Answer: b. Errors happen when holes in multiple layers of system defenses line up.
35. A key part of the RCA process is to create:
- a. A detailed timeline of the events leading up to the error.
- b. A list of people to blame.
- c. A press release for the media.
- d. A new billing code.
Answer: a. A detailed timeline of the events leading up to the error.
36. A pharmacist’s role in the RCA process is valuable due to their expertise in:
- a. The medication-use system.
- b. Pharmacology and therapeutics.
- c. Potential points of failure from prescribing to administration.
- d. All of the above.
Answer: d. All of the above.
37. Recommending a policy change is considered a ____ action plan compared to a forcing function.
- a. stronger
- b. weaker
- c. equally effective
- d. more expensive
Answer: b. weaker
38. The lecture “Root Cause Analysis Reading” is part of the Patient Care 3 curriculum.
- a. True
- b. False
Answer: a. True
39. A pharmacist who identifies and reports a “near miss” is contributing to:
- a. A culture of blame.
- b. Patient safety, by allowing a system vulnerability to be fixed before it harms a patient.

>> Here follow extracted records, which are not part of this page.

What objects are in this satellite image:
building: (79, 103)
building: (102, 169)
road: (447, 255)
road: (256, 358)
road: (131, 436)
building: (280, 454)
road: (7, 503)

- c. Unnecessary paperwork.
- d. Alert fatigue.
Answer: b. Patient safety, by allowing a system vulnerability to be fixed before it harms a patient.
40. An active learning session on HIT and RCA is part of which course?
- a. PHA5787C Patient Care 5
- b. PHA5163L Professional Skills Lab 3
- c. PHA5781 Patient Care I
- d. PHA5782C Patient Care 2
Answer: a. PHA5787C Patient Care 5
41. What is a major limitation of CPOE?
- a. It can still allow a prescriber to select the wrong drug or wrong dose from a list.
- b. It eliminates transcription errors.
- c. It is not integrated with the pharmacy system.
- d. It cannot be used for controlled substances.
Answer: a. It can still allow a prescriber to select the wrong drug or wrong dose from a list.
42. The ultimate goal of both HIT and RCA is to:
- a. Increase the complexity of healthcare.
- b. Improve patient safety and prevent harm.
- c. Reduce the number of staff needed.
- d. Fulfill regulatory requirements.
Answer: b. Improve patient safety and prevent harm.
43. A pharmacist’s ability to “accurately verify orders in an EHR” is a foundational skill for interacting with HIT.
- a. True
- b. False
Answer: a. True
44. If a BCMA system fails to scan a barcode, the nurse should:
- a. Administer the medication without scanning.
- b. Find a different medication to give.
- c. Follow a clearly defined downtime/override procedure that involves manual verification.
- d. Ask the patient if it looks like the right medication.
Answer: c. Follow a clearly defined downtime/override procedure that involves manual verification.
45. An RCA is a ________ process.
- a. prospective and preventative
- b. retrospective and reactive
- c. real-time and active
- d. continuous and ongoing
Answer: b. retrospective and reactive
46. Which of the following is a key component of a good action plan from an RCA?
- a. It is vague and has no timeline.
- b. It is specific, measurable, and has an individual assigned to be accountable for its completion.
- c. It focuses on punishing an individual.
- d. It recommends a new educational module as the only intervention.
Answer: b. It is specific, measurable, and has an individual assigned to be accountable for its completion.
47. A pharmacist is an essential member of any team dedicated to:
- a. Medication safety.
- b. Health informatics.
- c. Quality improvement.
- d. All of the above.
Answer: d. All of the above.
48. An active learning session on medication safety is part of which course?
- a. PHA5787C Patient Care 5
- b. PHA5163L Professional Skills Lab 3
- c. PHA5781 Patient Care I
- d. PHA5782C Patient Care 2
Answer: a. PHA5787C Patient Care 5
49. The overall purpose of learning about HIT and RCA is to:
- a. Understand how to use technology and process improvement to create a safer medication-use system.
- b. Become an IT specialist.
- c. Learn how to conduct investigations.
- d. Pass the final exam.
Answer: a. Understand how to use technology and process improvement to create a safer medication-use system.
50. A pharmacist who helps design and implement a CDSS alert for a high-risk drug interaction is actively participating in:
- a. A Root Cause Analysis.
- b. Patient safety and health informatics.
- c. A medication dispensing task.
- d. A compounding task.
Answer: b. Patient safety and health informatics.